Oceanic language spoken in Papua New Guinea

Vitu (also spelled Witu or Vittu, referred by their own speakers as pole matotota 'true speech' or pole Vitu 'Vitu speech') or Muduapa is an Oceanic language spoken by about 7,000 people on the islands northwest of the coast of West New Britain in Papua New Guinea.

==Name==
The name Vitu is an endonym. The alternative name, Muduapa, is an exonym from the neighboring Uneapa (or Bali) language spoken on Bali Island, which is in Vitu known as Mudua, referring to an island northwest of Vitu proper. Mudua and Muduapa can come from a proto-form *Muduap, reflecting the addition of an echo vowel in Bali and the regular loss of final consonants in Vitu.

==Classification==
Vitu and Bali form a subgroup within the Meso-Melanesian cluster of the Oceanic languages. Vitu is so closely related to the neighbouring Uneapa (or Bali) language that the two are sometimes considered to be a single language, called Bali-Vitu. However, there are some differences, particularly in their phonemic inventories, retention of final consonants (which is lost in Vitu), pronoun systems, and word choices. In general, Bali tends to be more conservative than Vitu in most respects.

==Phonology==

===Vowels===

|  | Front | Back |
|---|---|---|
| High | i | u |
| Mid | e | o |
| Low | a |  |

===Consonants===

|  |  | Labial | Coronal | Velar |
| Nasal |  | m | n | ŋ |
| Plosive | voiceless | p | t | k |
| prenasalized | ᵐb | ⁿd | ᵑɡ |
| Fricative |  | β | ð | ɣ |
| Sibilant |  |  | (s) |  |
| Liquid | rhotic |  | r |  |
| lateral |  | l |  |

//t// is realized as before //i//.

//s// occurs only in loanwords from Tok Pisin, such as sikul 'school'.

===Phonotactics===
No consonant clusters or final consonants are allowed in native Vitu words: all syllables have a CV or V structure. Loanwords, however, may have different structures.

==Writing system==
Vitu is written in the Latin script. Only between 15% and 25% of speakers of Vitu are literate in the language, but many more are literate in Tok Pisin, the national language of Papua New Guinea.

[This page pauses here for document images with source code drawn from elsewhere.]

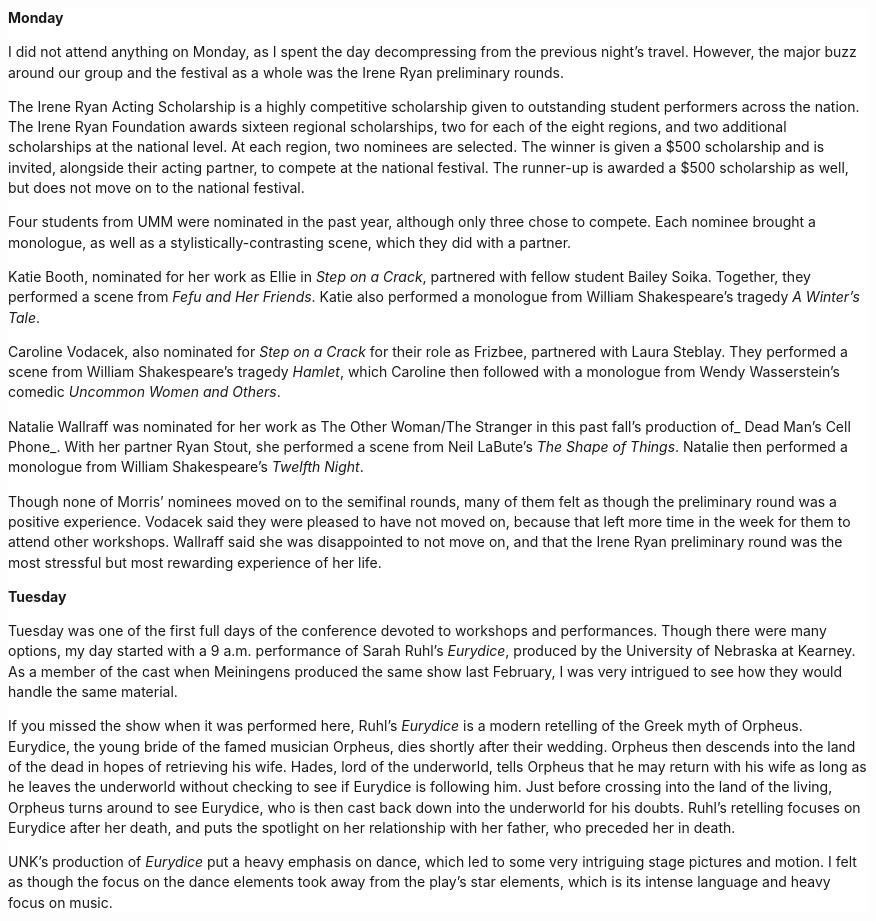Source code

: **Monday**

I did not attend anything on Monday, as I spent the day decompressing from the previous night’s travel. However, the major buzz around our group and the festival as a whole was the Irene Ryan preliminary rounds. 

The Irene Ryan Acting Scholarship is a highly competitive scholarship given to outstanding student performers across the nation. The Irene Ryan Foundation awards sixteen regional scholarships, two for each of the eight regions, and two additional scholarships at the national level. At each region, two nominees are selected. The winner is given a $500 scholarship and is invited, alongside their acting partner, to compete at the national festival. The runner-up is awarded a $500 scholarship as well, but does not move on to the national festival. 

Four students from UMM were nominated in the past year, although only three chose to compete. Each nominee brought a monologue, as well as a stylistically-contrasting scene, which they did with a partner. 

Katie Booth, nominated for her work as Ellie in _Step on a Crack_, partnered with fellow student Bailey Soika. Together, they performed a scene from _Fefu and Her Friends_. Katie also performed a monologue from William Shakespeare’s tragedy _A Winter’s Tale_. 

Caroline Vodacek, also nominated for _Step on a Crack_ for their role as Frizbee, partnered with Laura Steblay. They performed a scene from William Shakespeare’s tragedy _Hamlet_, which Caroline then followed with a monologue from Wendy Wasserstein’s comedic _Uncommon Women and Others_. 

Natalie Wallraff was nominated for her work as The Other Woman/The Stranger in this past fall’s production of_ Dead Man’s Cell Phone_. With her partner Ryan Stout, she performed a scene from Neil LaBute’s _The Shape of Things_. Natalie then performed a monologue from William Shakespeare’s _Twelfth Night_. 

Though none of Morris’ nominees moved on to the semifinal rounds, many of them felt as though the preliminary round was a positive experience. Vodacek said they were pleased to have not moved on, because that left more time in the week for them to attend other workshops. Wallraff said she was disappointed to not move on, and that the Irene Ryan preliminary round was the most stressful but most rewarding experience of her life. 

**Tuesday**

Tuesday was one of the first full days of the conference devoted to workshops and performances. Though there were many options, my day started with a 9 a.m. performance of Sarah Ruhl’s _Eurydice_, produced by the University of Nebraska at Kearney. As a member of the cast when Meiningens produced the same show last February, I was very intrigued to see how they would handle the same material. 

If you missed the show when it was performed here, Ruhl’s _Eurydice_ is a modern retelling of the Greek myth of Orpheus. Eurydice, the young bride of the famed musician Orpheus, dies shortly after their wedding. Orpheus then descends into the land of the dead in hopes of retrieving his wife. Hades, lord of the underworld, tells Orpheus that he may return with his wife as long as he leaves the underworld without checking to see if Eurydice is following him. Just before crossing into the land of the living, Orpheus turns around to see Eurydice, who is then cast back down into the underworld for his doubts. Ruhl’s retelling focuses on Eurydice after her death, and puts the spotlight on her relationship with her father, who preceded her in death. 

UNK’s production of _Eurydice_ put a heavy emphasis on dance, which led to some very intriguing stage pictures and motion. I felt as though the focus on the dance elements took away from the play’s star elements, which is its intense language and heavy focus on music.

| A a | B b | D d | E e | G g | H h | I i | K k | L l | M m |
|---|---|---|---|---|---|---|---|---|---|
| /a/ | /ᵐb/ | /ⁿd/ | /e/ | /ᵑɡ/ | /ɣ/ | /i/ | /k/ | /l/ | /m/ |
| N n | Ng ng | O o | P p | R r | S s | T t | U u | V v | Z z |
| /n/ | /ŋ/ | /o/ | /p/ | /r/ | /s/ | /t/ | /u/ | /β/ | /ð/ |

==Grammar==

===Morphology===
Complex voice systems so characteristic of Austronesian languages of Taiwan and the Philippines undergo significant reduction in most Austronesian languages of Eastern Indonesia and Oceania. Vitu is unusual in terms of morphology when compared to most other Oceanic languages spoken in Melanesia. It is one of very few Melanesian languages that have a passive voice-marking system.

===Syntax===
The usual word order of Vitu is subject–verb–object (SVO).